- Rembert De Smet and Herman Celis in 1985

Background information
- Origin: Ghent, Belgium
- Genres: New wave, rock, pop
- Years active: 1982–1993
- Labels: Antler, Vogue
- Past members: Rembert De Smet Herman Celis Uli Kraemer Alan Gevaert Jean-Lou Nowé Koen Brando JPat Riské

= 2 Belgen =

Belgian pop band

2 Belgen was a Belgian new wave band, best known for their hits Opération Coup de Poing (1984), Queen of Mine (1985) and especially Lena (1985).

==History==

The band was founded in 1982 in Ghent by singer-guitarist Rembert De Smet (who later also focused on synthesizer) and drummer Herman Celis. Their band name literally translates to 2 Belgians, which "was the only thing we had in common", as they explained.
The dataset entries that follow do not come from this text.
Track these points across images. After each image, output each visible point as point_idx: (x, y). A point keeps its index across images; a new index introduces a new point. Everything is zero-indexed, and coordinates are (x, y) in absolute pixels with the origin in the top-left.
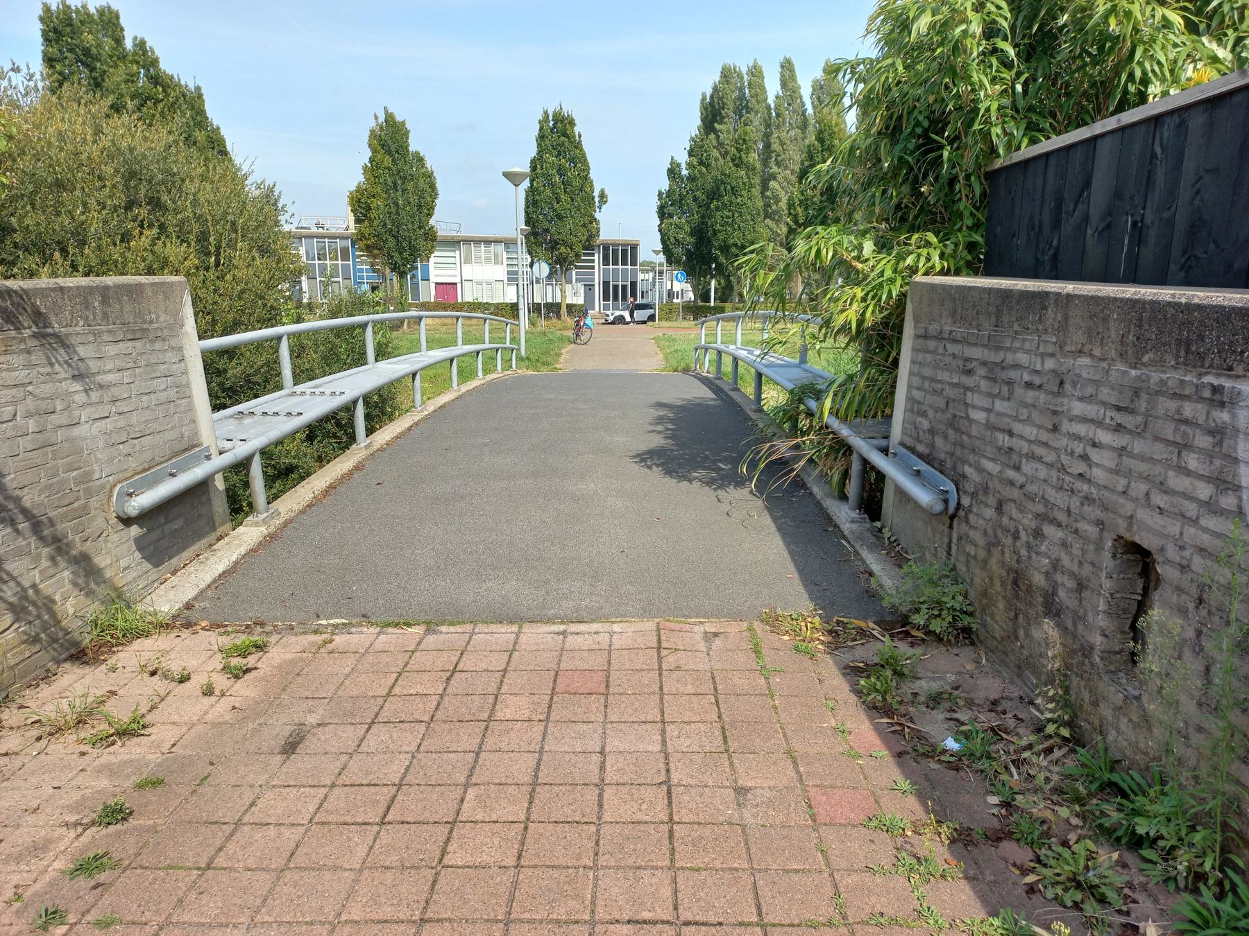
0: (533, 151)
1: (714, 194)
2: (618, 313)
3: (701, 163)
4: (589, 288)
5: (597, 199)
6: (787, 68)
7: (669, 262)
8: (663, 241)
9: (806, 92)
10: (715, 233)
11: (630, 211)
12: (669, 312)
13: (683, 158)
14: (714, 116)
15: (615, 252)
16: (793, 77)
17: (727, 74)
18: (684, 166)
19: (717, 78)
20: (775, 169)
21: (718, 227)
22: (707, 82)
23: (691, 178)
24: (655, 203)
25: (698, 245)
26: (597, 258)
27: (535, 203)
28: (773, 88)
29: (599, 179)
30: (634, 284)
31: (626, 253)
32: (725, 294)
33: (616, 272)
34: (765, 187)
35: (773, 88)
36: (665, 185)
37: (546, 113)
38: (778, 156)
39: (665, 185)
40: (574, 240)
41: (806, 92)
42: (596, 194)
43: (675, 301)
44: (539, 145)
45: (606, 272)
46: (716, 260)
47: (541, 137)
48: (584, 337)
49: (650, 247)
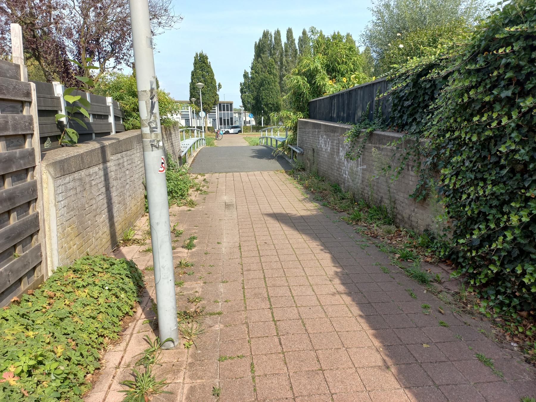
0: (192, 68)
1: (261, 85)
2: (226, 130)
3: (256, 72)
4: (214, 120)
5: (217, 87)
6: (290, 32)
7: (245, 110)
8: (243, 102)
9: (297, 42)
10: (263, 99)
11: (230, 91)
12: (247, 129)
13: (249, 70)
14: (260, 51)
15: (224, 106)
16: (292, 36)
17: (266, 35)
18: (249, 73)
19: (261, 36)
20: (285, 72)
21: (264, 97)
22: (257, 37)
23: (252, 78)
24: (239, 88)
25: (256, 104)
26: (217, 108)
27: (194, 88)
28: (284, 39)
29: (218, 79)
30: (232, 118)
31: (228, 106)
32: (267, 122)
33: (224, 114)
34: (281, 79)
35: (284, 39)
36: (242, 80)
37: (197, 54)
38: (286, 67)
39: (242, 80)
40: (209, 102)
41: (297, 42)
42: (217, 85)
43: (247, 125)
44: (195, 66)
45: (220, 114)
46: (263, 109)
47: (195, 64)
48: (220, 138)
49: (238, 104)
The duo recorded their first single Quand Le Film Est Triste with Lena as a B-side. Their debut album 2 Belgen was released the same year. When Lena became a hit, the group re-recorded it in different arrangements and languages. The 1985 version charted the highest. Their 1984 cover of Alpha Blondy's Brigadier Sabari as Opération Coup de Poing also became a hit, as well as Queen of Mine. Thanks to their success, 2 Belgen expanded with additional members, making them no longer a musical duo. Celis left to join Nacht und Nebel and was replaced with Uli Kraemer, who previously played with Tank of Dankzig. Other new members were Alan Gevaert (bass), Jean-Lou Nowé (guitar) and Koen Brando (keyboards), making them no longer a musical duo.

In 1993 2 Belgen split up. Rembert De Smet died in 2017, while Herman Celis died in 2021.